Ejercicios propuestos:
• 1. Según el texto sobre la guerra aérea en Ucrania, ¿qué porcentaje de las víctimas civiles registradas en junio causaron los drones y misiles de largo alcance?
• 2. Transcriba del texto sobre la guerra aérea en Ucrania el fragmento que comienza en las palabras "La intensa campaña" y termina tras "en zonas civiles.".
• 3. Prosiga el texto sobre la guerra aérea en Ucrania a partir de su última oración.

Texto seleccionado:
────────────────────────────────────────
La guerra de Ucrania está entrando en una nueva fase: mientras el frente terrestre avanza con lentitud, la batalla por los cielos se intensifica. Rusia y Ucrania han multiplicado los ataques con drones y misiles contra infraestructuras energéticas, centros logísticos y objetivos militares, en una escalada que está ampliando la geografía del conflicto e incrementando el coste para la población civil.
El elemento diferencial es la capacidad ofensiva de ambos bandos. Ucrania ha perfeccionado rápidamente sus drones de largo alcance y los utiliza cada vez más contra instalaciones situadas a cientos o miles de kilómetros del frente. El objetivo no es solo destruir refinerías o depósitos de combustible, sino dificultar la logística rusa, presionar su economía y obligar a Moscú a dispersar sus sistemas de defensa aérea.
La escalada es especialmente visible en Crimea, donde los ataques ucranianos contra infraestructuras energéticas y de transporte se dispararon en junio. ACLED registró más de un centenar de ataques con drones y misiles en la península ese mes, muy por encima de los 21 de mayo. La organización considera que la campaña busca debilitar las rutas de suministro que sostienen a las fuerzas rusas en el sur.
La intensa campaña de Putin sobre cielo ucraniano
Rusia, a su vez, mantiene una campaña aérea mucho más intensa contra Ucrania. Moscú combina grandes oleadas de drones con misiles de crucero y balísticos para intentar saturar las defensas ucranianas. En las últimas semanas, los ataques han golpeado ciudades, redes energéticas e infraestructuras portuarias, mientras los lanzamientos contra Rusia también afectan a refinerías, barcos e instalaciones industriales. Ambos países presentan estas infraestructuras como objetivos militares legítimos, pero los ataques provocan también daños en zonas civiles.
Los datos de las Naciones Unidas muestran la dimensión humana de la escalada. En junio, al menos 293 civiles murieron y 1.990 resultaron heridos en Ucrania, el peor balance mensual desde abril de 2022. Durante la primera mitad del año, las víctimas civiles llegaron a 1.396 muertos y 7.978 heridos, un 37% más que en el mismo periodo de 2025. Los drones y misiles de largo alcance fueron responsables del 45% de las víctimas registradas en junio.
────────────────────────────────────────
Material proporcionado:
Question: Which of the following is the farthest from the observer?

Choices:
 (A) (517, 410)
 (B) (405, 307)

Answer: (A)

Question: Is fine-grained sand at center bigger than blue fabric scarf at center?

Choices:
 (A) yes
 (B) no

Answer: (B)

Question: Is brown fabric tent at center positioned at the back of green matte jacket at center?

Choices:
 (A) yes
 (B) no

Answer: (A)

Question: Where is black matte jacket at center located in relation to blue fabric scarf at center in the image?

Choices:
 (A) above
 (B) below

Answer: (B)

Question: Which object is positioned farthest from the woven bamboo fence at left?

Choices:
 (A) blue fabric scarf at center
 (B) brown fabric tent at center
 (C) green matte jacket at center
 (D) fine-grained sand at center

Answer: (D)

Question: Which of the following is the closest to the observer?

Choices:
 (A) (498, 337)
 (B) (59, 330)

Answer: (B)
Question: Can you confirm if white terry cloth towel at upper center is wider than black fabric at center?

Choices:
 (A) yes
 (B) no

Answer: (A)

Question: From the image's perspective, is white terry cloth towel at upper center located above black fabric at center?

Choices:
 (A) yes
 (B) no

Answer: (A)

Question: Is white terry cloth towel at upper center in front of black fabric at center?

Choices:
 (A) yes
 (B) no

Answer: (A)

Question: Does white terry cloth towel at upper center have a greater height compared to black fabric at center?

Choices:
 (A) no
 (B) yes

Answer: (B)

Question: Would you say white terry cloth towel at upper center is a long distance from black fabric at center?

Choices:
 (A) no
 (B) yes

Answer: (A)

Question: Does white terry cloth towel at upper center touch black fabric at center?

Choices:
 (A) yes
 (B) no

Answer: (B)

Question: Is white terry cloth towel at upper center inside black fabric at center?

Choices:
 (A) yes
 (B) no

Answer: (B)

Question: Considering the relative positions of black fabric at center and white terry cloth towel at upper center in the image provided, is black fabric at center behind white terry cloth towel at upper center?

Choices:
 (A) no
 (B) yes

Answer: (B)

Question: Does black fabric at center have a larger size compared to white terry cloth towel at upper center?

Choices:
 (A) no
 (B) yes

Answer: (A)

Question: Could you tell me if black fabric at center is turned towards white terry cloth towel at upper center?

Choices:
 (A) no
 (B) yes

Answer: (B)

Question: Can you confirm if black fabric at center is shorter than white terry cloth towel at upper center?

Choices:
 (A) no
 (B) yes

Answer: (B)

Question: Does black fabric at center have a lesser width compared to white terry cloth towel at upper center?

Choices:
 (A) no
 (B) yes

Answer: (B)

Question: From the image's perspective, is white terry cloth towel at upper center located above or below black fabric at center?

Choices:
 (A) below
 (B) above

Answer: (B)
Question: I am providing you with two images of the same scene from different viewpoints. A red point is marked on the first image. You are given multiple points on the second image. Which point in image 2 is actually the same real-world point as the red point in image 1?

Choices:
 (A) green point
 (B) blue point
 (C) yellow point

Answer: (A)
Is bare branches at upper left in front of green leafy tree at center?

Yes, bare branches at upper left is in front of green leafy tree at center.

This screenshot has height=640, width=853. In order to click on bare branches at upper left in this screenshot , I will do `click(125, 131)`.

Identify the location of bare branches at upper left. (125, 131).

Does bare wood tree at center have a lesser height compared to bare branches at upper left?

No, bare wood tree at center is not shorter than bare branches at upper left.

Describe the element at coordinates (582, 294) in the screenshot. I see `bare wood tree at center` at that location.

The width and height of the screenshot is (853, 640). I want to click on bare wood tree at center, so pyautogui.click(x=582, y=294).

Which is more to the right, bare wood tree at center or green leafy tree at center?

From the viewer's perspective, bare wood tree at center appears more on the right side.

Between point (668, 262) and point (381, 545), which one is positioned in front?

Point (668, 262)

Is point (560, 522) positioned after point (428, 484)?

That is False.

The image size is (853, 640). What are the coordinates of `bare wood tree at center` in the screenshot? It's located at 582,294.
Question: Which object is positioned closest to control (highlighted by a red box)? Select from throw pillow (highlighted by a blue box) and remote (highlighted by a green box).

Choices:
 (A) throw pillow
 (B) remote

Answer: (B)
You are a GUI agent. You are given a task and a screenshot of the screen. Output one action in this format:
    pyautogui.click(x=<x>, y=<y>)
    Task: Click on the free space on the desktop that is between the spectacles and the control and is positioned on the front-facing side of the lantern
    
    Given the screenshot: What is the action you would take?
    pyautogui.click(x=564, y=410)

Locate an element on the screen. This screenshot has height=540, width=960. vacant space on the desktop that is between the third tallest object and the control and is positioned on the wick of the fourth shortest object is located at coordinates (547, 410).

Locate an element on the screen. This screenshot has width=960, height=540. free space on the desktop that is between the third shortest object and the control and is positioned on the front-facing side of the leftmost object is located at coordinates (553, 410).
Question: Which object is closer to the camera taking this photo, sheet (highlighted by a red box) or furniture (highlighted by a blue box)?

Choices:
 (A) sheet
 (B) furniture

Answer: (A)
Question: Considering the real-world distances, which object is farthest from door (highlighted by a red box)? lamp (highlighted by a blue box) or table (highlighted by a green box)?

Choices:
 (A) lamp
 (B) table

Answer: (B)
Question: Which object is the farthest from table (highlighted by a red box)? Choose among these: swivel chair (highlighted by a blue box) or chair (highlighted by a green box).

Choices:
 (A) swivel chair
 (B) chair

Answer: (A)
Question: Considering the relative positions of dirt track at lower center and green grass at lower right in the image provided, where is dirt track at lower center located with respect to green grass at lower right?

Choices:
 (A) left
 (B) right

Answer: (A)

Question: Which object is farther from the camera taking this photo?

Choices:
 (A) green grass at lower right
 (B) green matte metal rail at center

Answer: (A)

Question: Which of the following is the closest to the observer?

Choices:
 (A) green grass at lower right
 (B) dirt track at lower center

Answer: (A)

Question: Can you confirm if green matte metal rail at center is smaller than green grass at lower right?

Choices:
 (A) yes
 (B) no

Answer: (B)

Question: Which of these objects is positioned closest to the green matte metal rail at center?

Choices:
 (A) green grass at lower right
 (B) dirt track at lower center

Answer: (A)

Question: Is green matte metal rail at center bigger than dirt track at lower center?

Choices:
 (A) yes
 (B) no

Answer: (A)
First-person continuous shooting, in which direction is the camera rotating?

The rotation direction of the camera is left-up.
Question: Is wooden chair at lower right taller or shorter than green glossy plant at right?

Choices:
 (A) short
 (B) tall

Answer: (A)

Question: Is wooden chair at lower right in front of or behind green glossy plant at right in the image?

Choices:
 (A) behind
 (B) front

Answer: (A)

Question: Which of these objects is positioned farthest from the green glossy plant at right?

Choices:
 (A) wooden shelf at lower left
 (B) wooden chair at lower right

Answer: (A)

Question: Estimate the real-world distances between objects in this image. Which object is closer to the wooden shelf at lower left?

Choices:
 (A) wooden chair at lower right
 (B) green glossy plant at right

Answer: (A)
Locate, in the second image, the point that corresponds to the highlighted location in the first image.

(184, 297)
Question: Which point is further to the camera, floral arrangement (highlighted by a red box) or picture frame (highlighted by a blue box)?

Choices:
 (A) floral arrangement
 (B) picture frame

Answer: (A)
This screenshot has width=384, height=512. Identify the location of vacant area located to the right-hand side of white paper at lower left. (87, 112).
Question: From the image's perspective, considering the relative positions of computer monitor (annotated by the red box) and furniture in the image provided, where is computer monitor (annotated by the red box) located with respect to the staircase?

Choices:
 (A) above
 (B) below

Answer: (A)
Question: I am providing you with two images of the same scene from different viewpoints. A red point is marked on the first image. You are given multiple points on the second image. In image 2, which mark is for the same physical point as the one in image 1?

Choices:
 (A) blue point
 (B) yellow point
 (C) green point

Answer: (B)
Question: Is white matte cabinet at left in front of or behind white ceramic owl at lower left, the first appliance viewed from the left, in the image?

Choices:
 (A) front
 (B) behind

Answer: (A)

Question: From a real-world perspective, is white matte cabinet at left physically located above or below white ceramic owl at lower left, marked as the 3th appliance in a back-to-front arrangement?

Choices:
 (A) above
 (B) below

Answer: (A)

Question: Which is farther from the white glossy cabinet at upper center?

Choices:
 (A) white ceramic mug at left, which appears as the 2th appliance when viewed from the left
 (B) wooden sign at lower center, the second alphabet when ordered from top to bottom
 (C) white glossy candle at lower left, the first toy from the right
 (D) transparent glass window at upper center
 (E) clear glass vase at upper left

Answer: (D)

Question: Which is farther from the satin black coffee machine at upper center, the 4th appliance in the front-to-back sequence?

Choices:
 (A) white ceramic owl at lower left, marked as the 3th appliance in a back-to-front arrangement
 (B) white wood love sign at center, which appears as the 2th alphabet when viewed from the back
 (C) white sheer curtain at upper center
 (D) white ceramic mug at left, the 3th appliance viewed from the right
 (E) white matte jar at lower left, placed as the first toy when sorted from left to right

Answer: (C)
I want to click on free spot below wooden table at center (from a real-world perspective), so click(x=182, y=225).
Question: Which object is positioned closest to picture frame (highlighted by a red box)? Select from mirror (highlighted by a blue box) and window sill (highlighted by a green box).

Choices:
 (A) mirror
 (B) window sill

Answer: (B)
────────────────────────────────────────
Problemas resueltos:
• 1. El 45%.

• 2.
La intensa campaña de Putin sobre cielo ucraniano
Rusia, a su vez, mantiene una campaña aérea mucho más intensa contra Ucrania. Moscú combina grandes oleadas de drones con misiles de crucero y balísticos para intentar saturar las defensas ucranianas. En las últimas semanas, los ataques han golpeado ciudades, redes energéticas e infraestructuras portuarias, mientras los lanzamientos contra Rusia también afectan a refinerías, barcos e instalaciones industriales. Ambos países presentan estas infraestructuras como objetivos militares legítimos, pero los ataques provocan también daños en zonas civiles.

• 3.
La dificultad para interceptar estas armas es clave. Los drones pueden llegar en grandes cantidades y obligan a las defensas a gastar recursos por cada oleada de ataques. Los misiles balísticos plantean un problema aún mayor: son muy rápidos y requieren sistemas de intercepción avanzados, entre los que se encuentran los Patriot proporcionados por Estados Unidos.
Ucrania lleva la guerra al interior de Rusia
Esto crea una paradoja. Ucrania está consiguiendo llevar la guerra al interior de Rusia, pero necesita cada vez más defensas para proteger sus propias ciudades. Rusia también tiene que repartir sus sistemas antiaéreos para proteger un territorio inmenso, lo que puede dejar algunos puntos más expuestos. ACLED ha señalado que los ataques masivos pueden llegar a saturar las defensas rusas: aunque la mayoría de drones sean interceptados, los que consiguen atravesar la barrera pueden provocar daños importantes.
El resultado es una guerra en la que la línea del frente explica solo una parte del conflicto. Rusia sigue avanzando en algunos sectores, pero las ganancias territoriales son lentas. Mientras tanto, Ucrania intenta compensar su inferioridad convencional con tecnología, producción masiva de drones y ataques en profundidad.
La batalla aérea, por lo tanto, no es un frente secundario: es una manera de intentar cambiar el equilibrio sobre el terreno. Moscú busca desgastar las defensas y la población ucranianas; Kyiv intenta elevar el coste de la guerra para Rusia y dificultar su ofensiva. Y, de momento, el aumento de los ataques no está acercando la paz, sino haciendo que cada vez más espacio quede expuesto a la guerra.